▼

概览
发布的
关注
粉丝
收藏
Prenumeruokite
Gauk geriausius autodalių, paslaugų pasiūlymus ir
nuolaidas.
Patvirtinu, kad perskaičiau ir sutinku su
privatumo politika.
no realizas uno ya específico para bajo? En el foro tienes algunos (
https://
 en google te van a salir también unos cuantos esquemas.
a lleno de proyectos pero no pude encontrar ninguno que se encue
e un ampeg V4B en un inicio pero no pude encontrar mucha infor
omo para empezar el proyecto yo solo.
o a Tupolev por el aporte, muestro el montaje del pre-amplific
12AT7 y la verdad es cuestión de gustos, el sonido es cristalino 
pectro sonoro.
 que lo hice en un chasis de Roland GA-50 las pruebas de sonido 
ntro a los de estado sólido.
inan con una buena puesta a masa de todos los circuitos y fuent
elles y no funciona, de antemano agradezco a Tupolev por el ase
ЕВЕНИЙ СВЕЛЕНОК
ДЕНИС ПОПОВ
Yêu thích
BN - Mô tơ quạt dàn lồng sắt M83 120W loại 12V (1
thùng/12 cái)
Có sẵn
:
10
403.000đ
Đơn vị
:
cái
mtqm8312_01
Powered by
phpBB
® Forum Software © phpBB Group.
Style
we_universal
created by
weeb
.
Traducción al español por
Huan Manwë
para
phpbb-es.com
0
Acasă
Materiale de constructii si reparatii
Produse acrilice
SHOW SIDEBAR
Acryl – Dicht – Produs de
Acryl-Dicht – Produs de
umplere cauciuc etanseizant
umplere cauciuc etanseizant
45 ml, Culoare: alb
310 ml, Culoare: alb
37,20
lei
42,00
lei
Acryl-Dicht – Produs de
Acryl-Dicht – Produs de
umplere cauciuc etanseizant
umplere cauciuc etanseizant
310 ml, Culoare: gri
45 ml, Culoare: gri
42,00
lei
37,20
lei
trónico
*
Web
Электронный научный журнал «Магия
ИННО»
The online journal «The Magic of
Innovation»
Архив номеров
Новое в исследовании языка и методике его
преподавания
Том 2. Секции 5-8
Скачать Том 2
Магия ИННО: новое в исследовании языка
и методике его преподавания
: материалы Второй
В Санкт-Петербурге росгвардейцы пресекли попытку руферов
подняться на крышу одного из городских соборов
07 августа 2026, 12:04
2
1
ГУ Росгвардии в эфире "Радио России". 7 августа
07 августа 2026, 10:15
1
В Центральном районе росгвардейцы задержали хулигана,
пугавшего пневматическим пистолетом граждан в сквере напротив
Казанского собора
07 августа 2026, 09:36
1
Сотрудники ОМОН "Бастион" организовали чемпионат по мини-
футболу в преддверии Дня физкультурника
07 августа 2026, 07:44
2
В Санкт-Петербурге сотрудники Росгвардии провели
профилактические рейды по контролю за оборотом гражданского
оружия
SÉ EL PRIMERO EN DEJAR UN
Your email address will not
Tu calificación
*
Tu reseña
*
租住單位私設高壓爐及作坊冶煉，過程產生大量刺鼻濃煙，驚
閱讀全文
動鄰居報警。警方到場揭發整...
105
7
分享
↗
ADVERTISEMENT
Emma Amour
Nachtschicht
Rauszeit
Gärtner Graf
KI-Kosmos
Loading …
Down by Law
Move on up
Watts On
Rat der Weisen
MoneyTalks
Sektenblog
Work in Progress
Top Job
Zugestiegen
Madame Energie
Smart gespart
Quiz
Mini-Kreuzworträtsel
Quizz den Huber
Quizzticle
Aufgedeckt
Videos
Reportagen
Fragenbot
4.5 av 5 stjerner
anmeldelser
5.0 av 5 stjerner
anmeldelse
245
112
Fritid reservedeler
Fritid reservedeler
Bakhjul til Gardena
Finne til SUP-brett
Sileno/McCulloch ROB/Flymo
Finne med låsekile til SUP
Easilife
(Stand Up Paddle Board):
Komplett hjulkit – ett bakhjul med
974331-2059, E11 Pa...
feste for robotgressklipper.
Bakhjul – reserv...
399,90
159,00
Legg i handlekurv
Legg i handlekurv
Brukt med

▲
▼

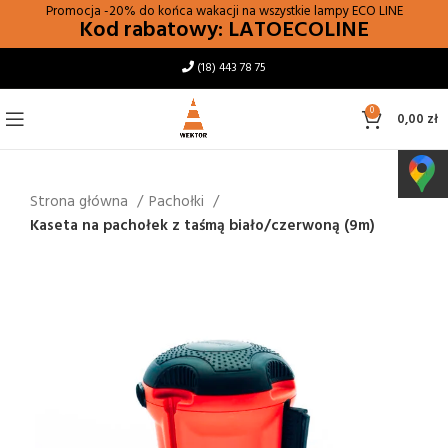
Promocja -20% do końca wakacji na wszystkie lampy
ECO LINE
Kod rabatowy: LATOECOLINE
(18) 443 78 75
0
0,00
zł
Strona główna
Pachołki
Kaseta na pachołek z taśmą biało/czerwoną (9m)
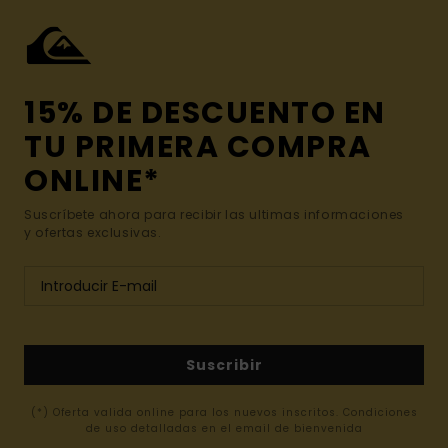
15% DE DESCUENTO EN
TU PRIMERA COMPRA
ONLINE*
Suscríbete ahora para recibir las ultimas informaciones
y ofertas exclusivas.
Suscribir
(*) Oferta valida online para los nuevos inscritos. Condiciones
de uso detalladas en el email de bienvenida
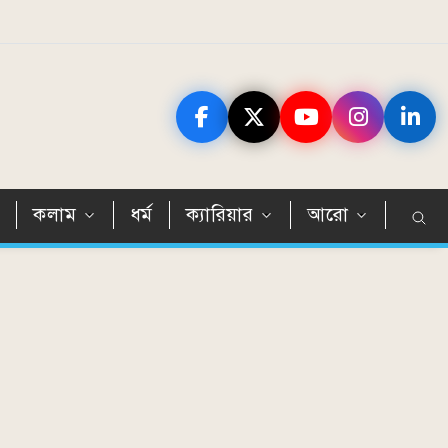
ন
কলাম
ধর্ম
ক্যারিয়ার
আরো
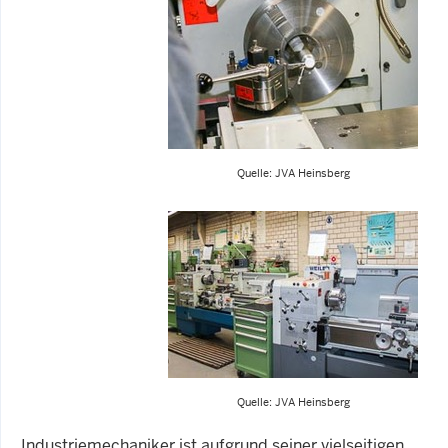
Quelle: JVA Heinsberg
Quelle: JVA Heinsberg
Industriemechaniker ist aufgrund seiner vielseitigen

▲

WHAT TO PRODUCE » Pull every line containing "Culoare" out of the entries.

SOLUTION TO THIS TASK »
45 ml, Culoare: alb
310 ml, Culoare: alb
310 ml, Culoare: gri
45 ml, Culoare: gri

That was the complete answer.